Quello per festeggiare insieme alla famiglia e agli amici il suo diciottesimo compleanno non è stato l’unico permesso di uscita di cui ha beneficiato uno dei tre giovani condannati per l’omicidio di Francesco Della Corte, la guardia giurata uccisa il 13 marzo 2018 all’esterno della stazione della metropolitana di Piscinola, a Napoli, nel tentativo di portargli via la pistola.

Il giovane ha potuto lasciare l’istituto penale dov’è ristretto in 5 occasioni. In un caso ha utilizzato il permesso per sostenere un provino per una società calcistica del Beneventano. In un altro ha pranzato con la famiglia in un ristorante dello stesso comune dove si trova il carcere minorile in cui sta scontando la pena e dove ha iniziato un percorso di riabilitazione che, secondo la famiglia del vigilante, non avrebbe ancora prodotto frutti.

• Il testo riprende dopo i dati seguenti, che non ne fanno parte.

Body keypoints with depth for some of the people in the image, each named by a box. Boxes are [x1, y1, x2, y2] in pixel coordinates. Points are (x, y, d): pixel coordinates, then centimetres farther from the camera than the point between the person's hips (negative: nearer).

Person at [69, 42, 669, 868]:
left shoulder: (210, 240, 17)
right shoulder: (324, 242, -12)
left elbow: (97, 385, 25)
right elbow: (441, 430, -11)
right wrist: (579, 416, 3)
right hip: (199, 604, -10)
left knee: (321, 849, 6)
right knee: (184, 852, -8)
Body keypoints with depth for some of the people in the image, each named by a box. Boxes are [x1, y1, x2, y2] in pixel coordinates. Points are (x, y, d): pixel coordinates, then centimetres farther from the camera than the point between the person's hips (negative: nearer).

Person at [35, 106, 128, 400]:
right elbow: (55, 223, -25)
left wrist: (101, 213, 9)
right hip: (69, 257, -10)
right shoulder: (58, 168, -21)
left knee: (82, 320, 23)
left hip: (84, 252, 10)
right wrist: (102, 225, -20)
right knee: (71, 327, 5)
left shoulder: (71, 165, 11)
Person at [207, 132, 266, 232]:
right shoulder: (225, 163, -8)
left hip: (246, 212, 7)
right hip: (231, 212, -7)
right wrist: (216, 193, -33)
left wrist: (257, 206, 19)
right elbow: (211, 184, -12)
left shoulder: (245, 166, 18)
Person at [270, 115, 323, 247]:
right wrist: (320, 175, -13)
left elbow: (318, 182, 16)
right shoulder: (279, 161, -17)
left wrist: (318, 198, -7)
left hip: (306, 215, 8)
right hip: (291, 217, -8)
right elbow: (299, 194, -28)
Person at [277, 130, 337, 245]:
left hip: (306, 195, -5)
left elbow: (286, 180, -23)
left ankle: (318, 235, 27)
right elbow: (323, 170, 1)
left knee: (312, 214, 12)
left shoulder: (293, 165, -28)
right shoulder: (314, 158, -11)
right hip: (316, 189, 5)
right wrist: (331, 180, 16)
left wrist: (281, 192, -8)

Tutte le volte che è uscito di cella il giovane, così come prevede la normativa, è stato sempre accompagnato dalla scorta. Annamaria Della Corte, vedova della guardia giurata, nel corso di un’intervista rilasciata all’Ansa dopo la diffusione delle foto dei festeggiamenti per la maggiore età, ci tenne a sottolineare che, finora, non c’era stato nessun segno di ravvedimento sia nel ragazzo che nella sua famiglia.

Il neodiciottenne, con altri due giovani, prese a sprangate e ridusse in fin di vita Franco della Corte nel marzo dello scorso anno. La guardia giurata morì in ospedale, dopo 12 giorni di agonia, lasciando la moglie e due figli. Per gli altri suoi due complici, invece, secondo quanto si apprende, non sarebbero stati finora concessi permessi d’uscita dalle carceri minorili di Napoli e provincia dove si trovano. I tre, condannati in primo grado a 16 anni e 6 mesi di reclusione, si presenteranno davanti alla Corte d’Appello del Tribunale dei Minori di Napoli il prossimo 19 settembre.

Per la figlia del vigilante “ormai la linea che separa la riabilitazione da comportamenti ridicoli è diventata veramente sottile: esce dal carcere e va a fare il calciatore? Questa è follia, non posso sopportare che chi ha ucciso mio padre possa andare a fare anche un provino per giocare al calcio malgrado sia accusato di essere un assassino. Per me lui deve scontare 16 anni e mezzo dentro” il carcere. “Si sostengono – aggiunge Marta Della Corte all’Ansa – sempre di più i diritti dei detenuti, ma dove sono finiti invece i diritti delle vittime e delle famiglie di chi è stato ucciso, di coloro a cui è stato negato il diritto alla vita?”.